Speilberg, Hanks reunite for 'Band of Brothers' follow-up

3/10/2010
BY MIKE KELLY
SPECIAL TO THE BLADE

It's been nine years since Hollywood heavyweights Steven Spielberg and Tom Hanks joined creative forces to tell the story of a U.S. Army infantry unit that fought its bloody way across Europe during World War II.

The product of their collaboration, called Band of Brothers, is perhaps one of the best TV miniseries of all time. The 10-part HBO series, which won a boatload of Emmys and Golden Globe awards, followed a single regiment of the Army's 101st Airborne Division, from their days in basic training through D-Day and numerous battles as they fought their way toward Berlin, until the war's end in 1945.

Now Spielberg and Hanks are back, and their latest joint effort is another 10-parter on HBO, a companion piece to Band of Brothers that focuses on the portion of World War II that was fought on the other side of the world.
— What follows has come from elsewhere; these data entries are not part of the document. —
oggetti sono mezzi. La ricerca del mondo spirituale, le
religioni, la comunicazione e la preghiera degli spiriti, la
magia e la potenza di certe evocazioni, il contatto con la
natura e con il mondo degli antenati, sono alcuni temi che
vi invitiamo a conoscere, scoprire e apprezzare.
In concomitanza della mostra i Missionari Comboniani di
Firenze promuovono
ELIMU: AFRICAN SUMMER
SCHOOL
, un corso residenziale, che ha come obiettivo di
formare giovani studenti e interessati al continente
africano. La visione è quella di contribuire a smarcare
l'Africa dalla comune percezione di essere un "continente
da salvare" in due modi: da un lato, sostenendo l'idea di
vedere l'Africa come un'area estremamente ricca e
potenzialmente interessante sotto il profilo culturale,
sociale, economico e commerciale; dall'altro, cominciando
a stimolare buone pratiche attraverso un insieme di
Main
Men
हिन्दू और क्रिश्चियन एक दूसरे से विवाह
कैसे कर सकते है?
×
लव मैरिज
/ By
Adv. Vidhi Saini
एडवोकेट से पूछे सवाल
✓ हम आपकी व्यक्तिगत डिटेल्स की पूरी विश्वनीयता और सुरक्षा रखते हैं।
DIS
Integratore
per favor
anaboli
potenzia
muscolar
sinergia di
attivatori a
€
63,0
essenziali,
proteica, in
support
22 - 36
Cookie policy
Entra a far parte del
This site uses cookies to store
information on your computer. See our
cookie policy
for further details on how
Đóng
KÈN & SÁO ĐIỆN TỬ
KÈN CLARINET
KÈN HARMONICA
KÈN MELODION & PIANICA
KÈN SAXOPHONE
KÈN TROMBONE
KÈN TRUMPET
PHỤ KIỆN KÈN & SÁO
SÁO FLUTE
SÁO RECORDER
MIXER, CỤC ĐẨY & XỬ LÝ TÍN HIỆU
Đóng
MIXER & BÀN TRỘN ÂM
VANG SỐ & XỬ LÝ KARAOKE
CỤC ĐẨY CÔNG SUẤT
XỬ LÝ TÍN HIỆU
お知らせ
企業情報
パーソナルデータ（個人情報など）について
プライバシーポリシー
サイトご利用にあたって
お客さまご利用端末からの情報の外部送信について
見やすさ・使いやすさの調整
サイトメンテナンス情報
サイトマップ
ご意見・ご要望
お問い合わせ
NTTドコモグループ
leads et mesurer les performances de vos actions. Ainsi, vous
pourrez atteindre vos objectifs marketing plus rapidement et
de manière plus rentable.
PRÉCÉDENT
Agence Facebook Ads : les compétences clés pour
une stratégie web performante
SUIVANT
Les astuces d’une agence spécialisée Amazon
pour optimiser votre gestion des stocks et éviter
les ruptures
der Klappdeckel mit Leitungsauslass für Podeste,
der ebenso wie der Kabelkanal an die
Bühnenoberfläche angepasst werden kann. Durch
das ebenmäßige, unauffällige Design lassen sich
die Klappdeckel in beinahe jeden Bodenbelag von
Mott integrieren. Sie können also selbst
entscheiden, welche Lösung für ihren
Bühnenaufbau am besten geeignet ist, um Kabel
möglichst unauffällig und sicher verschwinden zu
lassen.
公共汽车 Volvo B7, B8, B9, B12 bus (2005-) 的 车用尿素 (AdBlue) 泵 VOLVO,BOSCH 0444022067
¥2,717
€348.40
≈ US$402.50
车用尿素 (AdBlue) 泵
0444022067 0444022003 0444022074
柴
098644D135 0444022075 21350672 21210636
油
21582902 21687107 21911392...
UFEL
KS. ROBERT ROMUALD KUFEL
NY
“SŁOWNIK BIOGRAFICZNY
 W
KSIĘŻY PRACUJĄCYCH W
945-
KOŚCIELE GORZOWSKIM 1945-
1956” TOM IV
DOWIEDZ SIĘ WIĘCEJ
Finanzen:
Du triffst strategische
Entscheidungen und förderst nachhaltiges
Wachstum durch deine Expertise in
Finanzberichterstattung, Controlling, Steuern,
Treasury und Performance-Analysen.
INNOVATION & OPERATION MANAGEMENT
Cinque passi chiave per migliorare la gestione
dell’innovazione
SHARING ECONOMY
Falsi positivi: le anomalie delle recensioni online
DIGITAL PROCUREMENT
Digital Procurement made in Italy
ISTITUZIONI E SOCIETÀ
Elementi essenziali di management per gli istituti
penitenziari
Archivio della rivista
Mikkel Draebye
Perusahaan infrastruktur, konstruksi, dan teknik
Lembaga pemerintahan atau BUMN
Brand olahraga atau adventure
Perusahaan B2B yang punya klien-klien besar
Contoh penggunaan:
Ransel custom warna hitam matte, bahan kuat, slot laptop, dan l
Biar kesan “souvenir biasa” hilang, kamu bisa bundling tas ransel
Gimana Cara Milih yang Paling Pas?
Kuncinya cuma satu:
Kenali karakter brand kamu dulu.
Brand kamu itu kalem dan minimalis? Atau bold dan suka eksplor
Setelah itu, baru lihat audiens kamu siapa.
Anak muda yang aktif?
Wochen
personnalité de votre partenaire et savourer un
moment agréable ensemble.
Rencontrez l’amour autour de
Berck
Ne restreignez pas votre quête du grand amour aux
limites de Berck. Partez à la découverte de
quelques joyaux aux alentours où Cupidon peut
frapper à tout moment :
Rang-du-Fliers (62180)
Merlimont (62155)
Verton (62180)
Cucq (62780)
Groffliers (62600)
The Pacific, which premieres Sunday at 9 p.m. with subsequent installments each Sunday night, tracks the intersecting journeys of three members of the 1st Marine Division, which was involved in much of the fiercest combat in the Pacific campaign.

Like 2001's Band of Brothers, The Pacific is based largely on real-life accounts by survivors of the battles it depicts. While Brothers was based on interviews and research by acclaimed historian Stephen Ambrose, The Pacific relies mostly on books written by soldiers who fought in the Pacific theater.

The new miniseries, which took nearly seven years to produce, cost close to $200 million (twice the tab for Band of Brothers), making it HBO's most expensive undertaking ever.

At the heart of the production are Marines John Basilone (played by Jon Seda), Robert Leckie (James Badge Dale), and Eugene Sledge (Joe Mazzello, who as a 10-year-old appeared in Spielberg's Jurassic Park). Leckie and Sledge wrote the books on which the miniseries is based, and the story of Basilone, a Medal of Honor winner, has been well-documented.

In interviews provided by HBO, Spielberg and Hanks both explained that the new miniseries was a natural and, in some ways, necessary follow-up to Band of Brothers. Spielberg said his father and uncle - both of whom fought in the Pacific - were among many veterans who pushed for such a project.

"After Saving Private Ryan came out and Band of Brothers played on HBO," Spielberg said, "they asked me, 'What about the boys on the other side of the Atlantic? You're celebrating all those guys from Europe! We did something too!' "

Hanks agreed: "We all felt, I think, after Band of Brothers, that we had covered Part A of World War II - Version 1.0, and there was still Version 2.0 out there."

"Version 2.0" of the war saga zeroes in on the young Marines fighting for their lives on faraway specks of land that few Americans had ever heard of - places like Guadalcanal, Peleliu, Iwo Jima, and Okinawa - against a fearless enemy like none they had even imagined. The Japanese believed in "Bushido," the Samurai code of death before dishonor, and a primary tactic was to send wave after wave of soldiers at the enemy without regard for their own lives.

The series' battle scenes are frighteningly well-staged. As Marines trek silently through the dark jungles in search of their enemy, the tension and dread clings to them like sweat, and when the enemy is finally engaged, all hell breaks loose in a confusing cacophony of gunshots, explosions, spurting blood, and fearsome screams. The in-your-face vision of war presented here is jarring, chaotic, and visceral, reminiscent of the controversial 25-minute opening sequence from 1998's Saving Private Ryan, a graphic series of scenes that nearly saddled the film with an NC-17 rating, the modern-day version of an X rating.

Though there are plenty of horrific scenes, plus brutal and disturbing examples of what one human can do to another, the on-screen carnage could have been much worse, according to Spielberg. "Actually, we restrained ourselves," he said. "We pulled ourselves back from what we could have shown, what these soldiers actually encountered … but we had a line we wouldn't cross."

But The Pacific is not primarily about the battles that were fought - some of which seemed utterly pointless to the combatants, and to the viewer as well. It's more about the men who fought those battles, and how the experience changed every one of them, for better or worse.

"It's the story of the corruption of the human spirit," Spielberg said, "and the private war that all of those soldiers had to fight to save themselves from what they were witnessing and what they were engaged in. It's about their struggle to find some salvageable fragment of their humanity."

It's also one powerful and terrific piece of filmmaking. It's hard to watch at times, but you won't be able to look away.